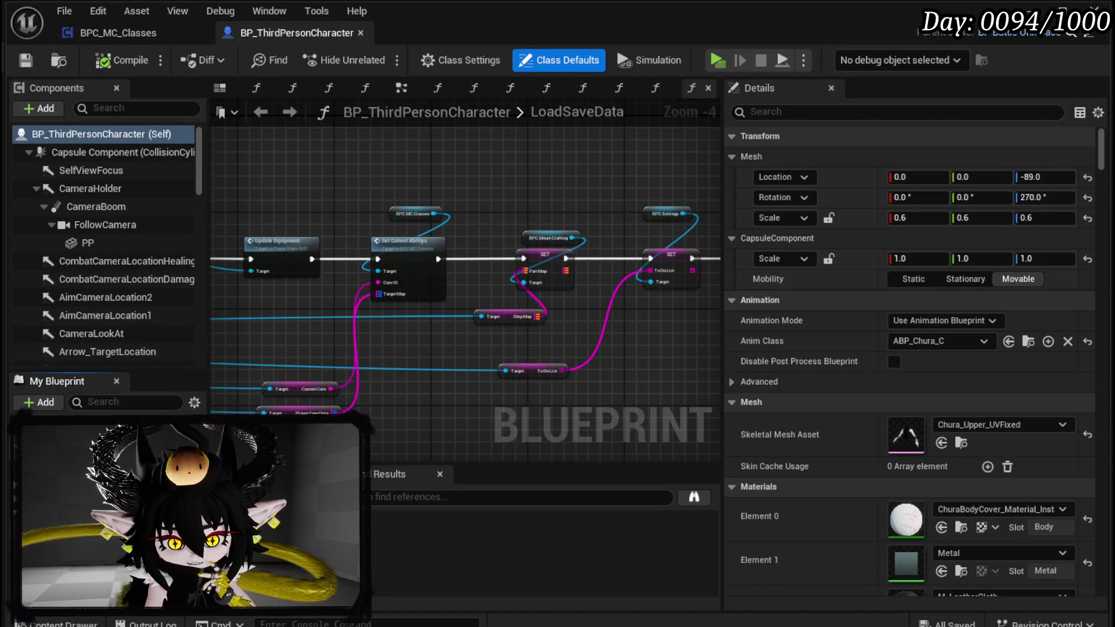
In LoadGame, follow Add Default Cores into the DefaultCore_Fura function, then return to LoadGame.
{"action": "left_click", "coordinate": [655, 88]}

---

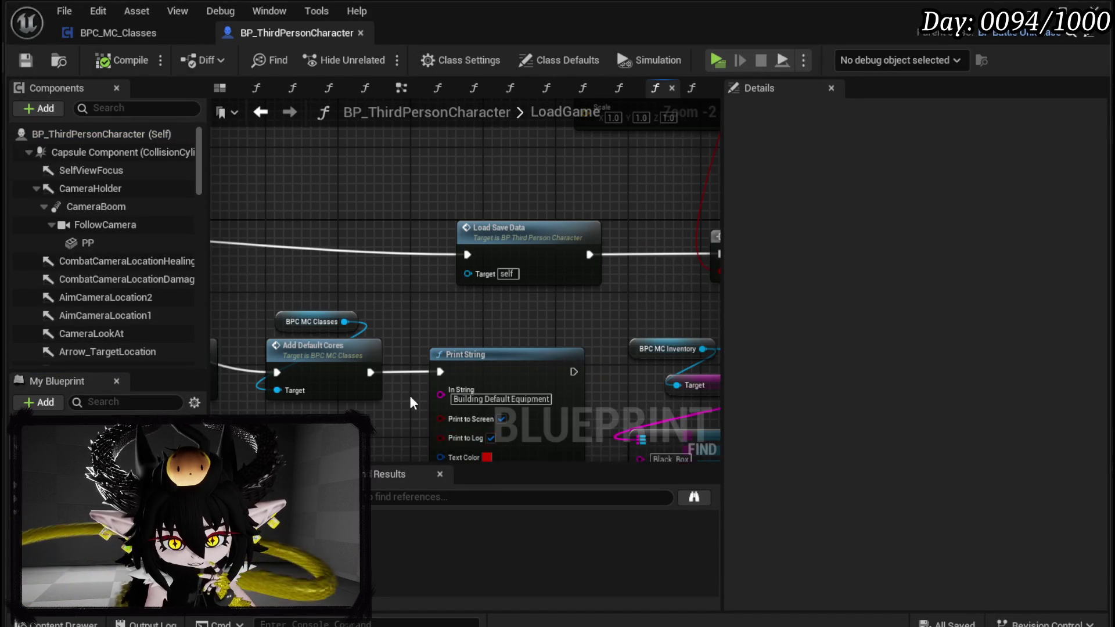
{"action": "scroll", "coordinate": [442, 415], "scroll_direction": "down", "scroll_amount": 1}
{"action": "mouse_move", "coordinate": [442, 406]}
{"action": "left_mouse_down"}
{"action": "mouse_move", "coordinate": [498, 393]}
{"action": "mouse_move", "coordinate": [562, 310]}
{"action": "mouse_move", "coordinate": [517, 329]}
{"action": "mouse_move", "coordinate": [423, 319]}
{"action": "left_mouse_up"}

---

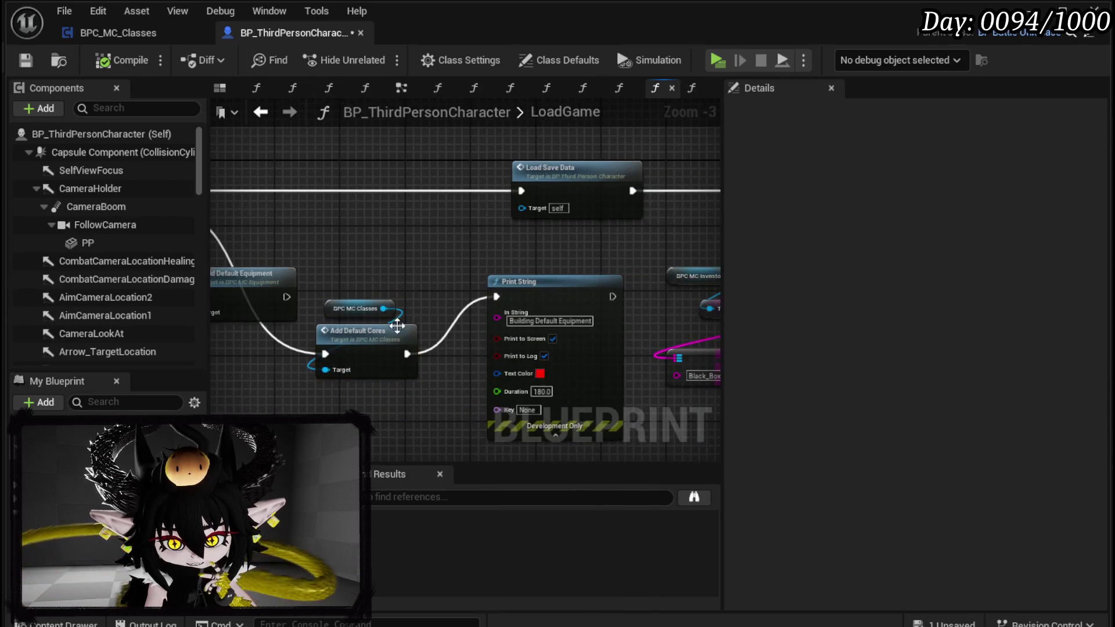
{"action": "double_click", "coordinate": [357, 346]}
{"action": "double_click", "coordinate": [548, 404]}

Goal of the exercise: All lines of the records above with the word "action" in them are to be copied.

Final answer:
{"action": "left_click", "coordinate": [655, 88]}
{"action": "scroll", "coordinate": [442, 415], "scroll_direction": "down", "scroll_amount": 1}
{"action": "mouse_move", "coordinate": [442, 406]}
{"action": "left_mouse_down"}
{"action": "mouse_move", "coordinate": [498, 393]}
{"action": "mouse_move", "coordinate": [562, 310]}
{"action": "mouse_move", "coordinate": [517, 329]}
{"action": "mouse_move", "coordinate": [423, 319]}
{"action": "left_mouse_up"}
{"action": "double_click", "coordinate": [357, 346]}
{"action": "double_click", "coordinate": [548, 404]}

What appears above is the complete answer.